August 17, 2022

Okehamptonjobcentre.co.uk

WEBSITE NEWS UPDATE

Ulasan Kereta Peluru: Keluar dari Rel

2 min read

Brad Pitt berperan sebagai Ladybug, seorang pembunuh bayaran yang ironisnya dinamai karena nasib buruk mengikutinya ke mana pun dia pergi. Tidak mengherankan bahwa ini tidak berubah ketika pawangnya (Sandra Bullock, dalam sebagian besar kinerja sulih suara) memberinya pekerjaan yang ditolak oleh pembunuh bayaran lain, misi sederhana untuk mengambil tas kerja di atas kereta peluru menuju dari Tokyo ke Kyoto. Tentu saja, semuanya tidak semudah yang diharapkan, karena beberapa pembunuh lain bergabung dengan tujuan yang sama dan tidak akan membiarkan rintangan apa pun menghalangi mereka. Ini termasuk pembunuh bayaran Inggris Lemon dan Tangerine (Aaron Taylor-Johnson dan Brian Tyree Henry), dan sosiopat misterius yang hanya dikenal sebagai The Prince (Joey King), dengan lebih banyak naik saat kendaraan meluncur lebih dekat ke tujuannya.

Tak lama setelah naik kereta, film tersebut menjadi anehnya tidak tertarik pada protagonis Pitt untuk sebagian besar babak pertama, menghabiskan lebih banyak waktu dengan pembunuh bayaran Inggris yang diperankan oleh Taylor-Johnson dan Tyree Henry. Ini bukan keluhan; pasangan ini memiliki chemistry komedi menular yang terasa hidup, membantu mereka membuat lelucon yang mungkin akan terasa melelahkan di tangan artis lain. Ini adalah lelucon berulang tentang “Thomas the Tank Engine,” yang menurut perkiraan konservatif terdiri dari sekitar 95% dari seluruh dialog Tyree Henry dalam film, yang membutuhkan lebih banyak waktu daripada yang dibutuhkan aktor lain untuk menjadi tak tertahankan — meskipun pada babak ketiga, Anda mungkin tidak akan pernah ingin mendengar nama kereta api dari Pulau Sodor lagi.
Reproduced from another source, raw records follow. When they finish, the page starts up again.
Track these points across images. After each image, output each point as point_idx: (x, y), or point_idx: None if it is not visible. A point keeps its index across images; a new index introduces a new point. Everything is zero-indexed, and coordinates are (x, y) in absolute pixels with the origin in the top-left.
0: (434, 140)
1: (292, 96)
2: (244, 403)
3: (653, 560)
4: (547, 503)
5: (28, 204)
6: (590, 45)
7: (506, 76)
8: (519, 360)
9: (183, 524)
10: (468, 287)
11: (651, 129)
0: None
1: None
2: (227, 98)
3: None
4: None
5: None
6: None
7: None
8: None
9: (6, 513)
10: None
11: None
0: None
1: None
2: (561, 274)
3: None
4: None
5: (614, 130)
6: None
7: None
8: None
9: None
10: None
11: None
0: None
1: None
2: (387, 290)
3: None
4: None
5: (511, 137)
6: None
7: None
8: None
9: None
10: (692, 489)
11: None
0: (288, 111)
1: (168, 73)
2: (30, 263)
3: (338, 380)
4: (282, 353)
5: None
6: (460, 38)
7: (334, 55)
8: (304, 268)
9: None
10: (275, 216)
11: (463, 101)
Jika setiap pembunuh dalam film ini ditata setelah karakter dari subgenre berbeda dari film aksi, karakter pasangan adalah penghormatan yang paling jelas, merasa seperti mereka baru saja masuk dari film Guy Ritchie awal, lengkap dengan pop Tarantino-esque rebutan budaya. Ini adalah bukti kehadiran layar mereka bahwa ini tidak pernah terasa basi, bahkan sebagai karakter adalah hal terjauh dari arketipe baru yang bisa dibayangkan. Mereka bukan karakter film aksi pertama yang dengan lucu mengomentari drama yang sedang berlangsung seperti yang akan dilakukan penonton, dan mereka tentu saja bukan yang terakhir.